Roger ordered more coffee.

“That reminds me,” I said. “So I guess there were a few girls on the ranch who were less crazy and more scared. One of them, Barbara Hoyt, hid out in the brush for days while they hunted her down, but they didn’t get her. And then she was supposed to testify for the prosecution in the trial, and she ran away to Hawaii, and one of the women fed her a hamburger laced with so much LSD that it almost killed her.”

“You can’t kill a person with LSD,” my sister said matter-of-factly.

“Whatever. They tried to do it anyhow, but the thing was that it was like this inside joke, or punishment or something, because they were all vegetarians and they weren’t supposed to eat meat.” I pushed my plate away. Even the Manson girls knew that everyone needed a burger now and then. “Maybe if it were someone like her, who went crazy or something and was just wandering around, not knowing who she was … Anyhow, that seemed more interesting to me, since you asked.”

“Only then the movie would have to star a senior citizen.” My sister was irritated.

“Do not be so literal,” Roger said. “I like this. It is a good start. I want you to find out about every woman in this case. More of these hamburger stories. More that we do not remember. Something…” He fanned his hands dramatically over the Formica tabletop. “Something will click.” He picked up the check and opened his wallet, put his credit card down, and handed me three hundred dollars.

“Seriously?” I said. It was a hundred dollars more than I figured he owed me, and I was even counting the time I spent staring into space when I got bored.

“This is LA,” my sister said. “People do way less for more all the time. Take it and keep walking.”

*

If shopping with Olivia was kind of like accidentally being taken hostage, shopping with my sister was like watching a top hostage negotiator lay out a plan of attack. We crossed the street while Delia mapped out the order of shops we were going to hit—consignment, then low-end retail, then high-end with excellent sale rack.

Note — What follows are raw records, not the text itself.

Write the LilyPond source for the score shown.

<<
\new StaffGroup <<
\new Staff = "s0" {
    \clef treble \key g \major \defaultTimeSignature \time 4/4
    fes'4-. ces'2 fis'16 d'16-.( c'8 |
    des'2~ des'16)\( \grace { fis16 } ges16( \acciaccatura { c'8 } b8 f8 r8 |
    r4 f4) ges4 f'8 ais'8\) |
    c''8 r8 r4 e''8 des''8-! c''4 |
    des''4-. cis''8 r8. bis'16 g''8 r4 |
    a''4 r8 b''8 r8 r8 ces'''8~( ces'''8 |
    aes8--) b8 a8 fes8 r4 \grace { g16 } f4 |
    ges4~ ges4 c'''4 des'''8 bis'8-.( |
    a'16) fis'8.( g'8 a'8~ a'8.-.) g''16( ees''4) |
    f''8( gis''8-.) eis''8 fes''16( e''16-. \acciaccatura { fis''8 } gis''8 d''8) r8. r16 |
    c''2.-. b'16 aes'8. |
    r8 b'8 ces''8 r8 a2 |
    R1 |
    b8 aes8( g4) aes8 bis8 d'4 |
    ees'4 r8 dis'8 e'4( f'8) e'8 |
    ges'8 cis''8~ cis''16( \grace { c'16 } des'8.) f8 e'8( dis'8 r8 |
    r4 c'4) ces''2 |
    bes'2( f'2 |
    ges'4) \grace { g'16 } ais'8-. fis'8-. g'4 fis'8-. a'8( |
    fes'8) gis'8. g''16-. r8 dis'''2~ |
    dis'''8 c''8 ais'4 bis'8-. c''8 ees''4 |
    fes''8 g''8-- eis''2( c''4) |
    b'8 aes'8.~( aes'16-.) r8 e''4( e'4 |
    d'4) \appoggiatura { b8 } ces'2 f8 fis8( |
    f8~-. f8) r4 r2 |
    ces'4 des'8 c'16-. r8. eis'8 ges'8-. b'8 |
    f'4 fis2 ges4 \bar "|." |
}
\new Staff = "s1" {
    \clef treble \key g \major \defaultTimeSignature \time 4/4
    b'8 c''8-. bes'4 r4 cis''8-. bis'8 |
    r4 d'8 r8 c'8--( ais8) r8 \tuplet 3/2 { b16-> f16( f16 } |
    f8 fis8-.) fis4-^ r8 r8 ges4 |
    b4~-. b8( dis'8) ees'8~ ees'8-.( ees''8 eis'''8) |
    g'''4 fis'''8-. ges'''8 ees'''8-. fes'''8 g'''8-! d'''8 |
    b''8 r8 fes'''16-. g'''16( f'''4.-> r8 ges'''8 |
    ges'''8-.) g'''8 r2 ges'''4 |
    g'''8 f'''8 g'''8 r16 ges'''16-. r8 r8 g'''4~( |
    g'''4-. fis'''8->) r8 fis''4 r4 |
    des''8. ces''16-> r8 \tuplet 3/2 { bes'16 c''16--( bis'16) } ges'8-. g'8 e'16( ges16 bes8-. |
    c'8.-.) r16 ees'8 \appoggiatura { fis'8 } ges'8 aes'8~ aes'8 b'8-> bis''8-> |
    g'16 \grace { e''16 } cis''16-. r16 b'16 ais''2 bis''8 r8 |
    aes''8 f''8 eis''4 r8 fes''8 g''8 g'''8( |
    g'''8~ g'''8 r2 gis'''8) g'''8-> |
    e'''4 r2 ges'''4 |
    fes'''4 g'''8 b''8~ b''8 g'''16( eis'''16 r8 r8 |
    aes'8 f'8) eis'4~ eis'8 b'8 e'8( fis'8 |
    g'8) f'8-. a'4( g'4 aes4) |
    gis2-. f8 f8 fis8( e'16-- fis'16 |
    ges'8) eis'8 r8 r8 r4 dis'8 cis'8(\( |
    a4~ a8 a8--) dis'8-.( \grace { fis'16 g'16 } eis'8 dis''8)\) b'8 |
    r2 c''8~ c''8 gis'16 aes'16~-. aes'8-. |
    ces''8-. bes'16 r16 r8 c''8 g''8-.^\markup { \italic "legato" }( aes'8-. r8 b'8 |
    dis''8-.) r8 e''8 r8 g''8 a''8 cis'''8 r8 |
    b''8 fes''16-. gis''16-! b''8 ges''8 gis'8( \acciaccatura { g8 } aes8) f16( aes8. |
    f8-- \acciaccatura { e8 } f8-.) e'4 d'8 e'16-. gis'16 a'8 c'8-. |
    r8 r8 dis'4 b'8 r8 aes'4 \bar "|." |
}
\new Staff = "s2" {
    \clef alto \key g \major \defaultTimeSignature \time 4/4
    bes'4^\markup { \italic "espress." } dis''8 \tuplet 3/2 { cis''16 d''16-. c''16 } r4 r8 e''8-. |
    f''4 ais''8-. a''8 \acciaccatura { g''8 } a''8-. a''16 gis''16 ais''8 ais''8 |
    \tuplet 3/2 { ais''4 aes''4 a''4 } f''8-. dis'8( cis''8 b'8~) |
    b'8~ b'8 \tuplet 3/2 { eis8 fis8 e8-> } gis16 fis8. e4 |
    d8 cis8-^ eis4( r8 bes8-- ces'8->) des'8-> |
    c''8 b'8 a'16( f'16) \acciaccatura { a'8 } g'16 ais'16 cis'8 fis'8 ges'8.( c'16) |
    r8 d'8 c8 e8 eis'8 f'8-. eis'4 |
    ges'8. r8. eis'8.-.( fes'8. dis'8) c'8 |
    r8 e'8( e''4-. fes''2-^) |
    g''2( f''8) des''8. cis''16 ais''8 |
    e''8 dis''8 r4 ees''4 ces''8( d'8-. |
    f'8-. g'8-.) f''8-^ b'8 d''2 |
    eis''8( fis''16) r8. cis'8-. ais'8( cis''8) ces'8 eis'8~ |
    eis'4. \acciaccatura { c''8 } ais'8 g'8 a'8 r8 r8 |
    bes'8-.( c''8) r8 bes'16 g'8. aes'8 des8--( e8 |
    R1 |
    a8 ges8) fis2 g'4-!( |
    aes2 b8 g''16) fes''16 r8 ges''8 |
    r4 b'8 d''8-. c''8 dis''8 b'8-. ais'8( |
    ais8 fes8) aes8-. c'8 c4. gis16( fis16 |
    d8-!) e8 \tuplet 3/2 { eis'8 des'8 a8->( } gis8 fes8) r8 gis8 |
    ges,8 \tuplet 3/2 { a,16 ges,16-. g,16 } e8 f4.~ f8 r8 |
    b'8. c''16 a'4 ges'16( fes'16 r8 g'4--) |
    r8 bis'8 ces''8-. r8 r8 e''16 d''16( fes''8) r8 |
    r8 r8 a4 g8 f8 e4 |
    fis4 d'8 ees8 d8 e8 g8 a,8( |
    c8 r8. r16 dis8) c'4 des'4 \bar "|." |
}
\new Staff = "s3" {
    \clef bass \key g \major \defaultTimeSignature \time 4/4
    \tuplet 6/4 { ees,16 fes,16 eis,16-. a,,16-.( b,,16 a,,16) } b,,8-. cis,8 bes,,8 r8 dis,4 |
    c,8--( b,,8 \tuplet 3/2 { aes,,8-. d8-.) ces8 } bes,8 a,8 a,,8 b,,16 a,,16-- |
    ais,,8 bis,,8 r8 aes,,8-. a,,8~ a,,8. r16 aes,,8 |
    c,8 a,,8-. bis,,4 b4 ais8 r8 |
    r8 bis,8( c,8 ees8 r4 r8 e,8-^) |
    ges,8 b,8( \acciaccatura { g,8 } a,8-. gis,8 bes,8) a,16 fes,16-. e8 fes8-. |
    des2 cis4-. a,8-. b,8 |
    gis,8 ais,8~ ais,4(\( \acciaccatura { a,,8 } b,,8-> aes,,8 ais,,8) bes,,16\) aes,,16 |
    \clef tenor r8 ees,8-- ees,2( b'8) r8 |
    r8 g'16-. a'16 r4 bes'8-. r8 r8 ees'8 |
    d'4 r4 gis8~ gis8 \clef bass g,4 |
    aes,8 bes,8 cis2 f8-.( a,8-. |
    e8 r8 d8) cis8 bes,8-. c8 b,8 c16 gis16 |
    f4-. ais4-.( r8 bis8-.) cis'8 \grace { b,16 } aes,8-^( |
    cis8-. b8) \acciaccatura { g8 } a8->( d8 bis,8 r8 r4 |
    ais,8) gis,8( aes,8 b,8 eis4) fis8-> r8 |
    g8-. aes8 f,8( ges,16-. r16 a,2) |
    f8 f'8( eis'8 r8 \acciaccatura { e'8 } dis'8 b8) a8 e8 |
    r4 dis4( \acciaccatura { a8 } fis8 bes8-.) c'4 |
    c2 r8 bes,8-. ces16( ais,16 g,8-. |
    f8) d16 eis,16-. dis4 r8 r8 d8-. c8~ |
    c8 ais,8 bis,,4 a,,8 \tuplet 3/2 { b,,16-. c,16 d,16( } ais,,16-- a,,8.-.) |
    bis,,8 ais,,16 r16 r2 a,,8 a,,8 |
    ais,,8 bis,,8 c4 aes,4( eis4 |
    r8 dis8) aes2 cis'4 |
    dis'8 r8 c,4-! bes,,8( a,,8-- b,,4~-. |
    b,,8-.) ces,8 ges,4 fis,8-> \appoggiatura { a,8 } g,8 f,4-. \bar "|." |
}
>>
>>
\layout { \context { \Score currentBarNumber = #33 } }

“I think you’re fighting what’s attractive about you,” she said. “Your hair, for instance—you should get better product and let it run wild. Everyone straightens their hair around here, so it makes you different, and you are different, so you might as well play it up.”

My sister saw everyone, even people who weren’t actors, as trying to create an image. Last summer she’d convinced me that I wanted to be like a French film actress from the fifties. Now she thought I should go boho chic, let my inner flower child out to play.

“This is the best secondhand place in LA,” she said, and pointed to the entrance of a color bomb of a boutique where even the mannequins had posh green and blue wigs on their too-hip, size-zero frames. “But I’m swearing you to secrecy.” The dresses in the windows were short and colorful, with layers of necklaces and rows of bangle bracelets.

“I’m going to look like I had a psychotic break if I show up tomorrow wearing this stuff,” I said, and lowered my voice because it was embarrassing to even talk about it. “He’s going to know that I went shopping to look different.”

“Anna,” Delia said. “I don’t want to disappoint you, but your average guy won’t notice anything you change about yourself short of missing limbs. If you came in armless, he might ask if you got a haircut, okay?”

“But I wear that purple sweater every day. I think he’ll notice. He calls me ‘Purp’ sometimes.”

“Oh dear lord.” She raised her hands to the ceiling. “I have my work cut out for me.”

Within minutes she had two armloads of clothes, and ushered me into the dressing room.

“I’ll be here,” she said. “And unless it doesn’t fit, I want to see everything. Okay?”

“Okay,” I said.

The first dress was crazy, and I do mean padded cell for the criminally insane. Electric purple with neon-pink flowers and green trim, it looked like someone had repurposed upholstery. There was no way I was walking out of the dressing room in it.

“How’s it going?” Delia asked.

“Not this one.”

Delia’s hand rattled the knob. “Can I at least see it?”

I opened the door.

“Okay,” she said. “You’re right, it’s a little loud, but look at the length. Halfway up the thigh is perfect for you. And I love the sleeves. We’re in the ballpark.”

I tugged at the back of the dress like maybe there was some secret panel that would drop down and cover my ass. No dice.

“This is a terrible length. I can’t go to the set naked. I’m naked. You realize that?”

“It’s not naked, seriously, look around this town. You wear this, you’re still practically a nun.”

She may have been right, but not right enough for me to bare my butt over.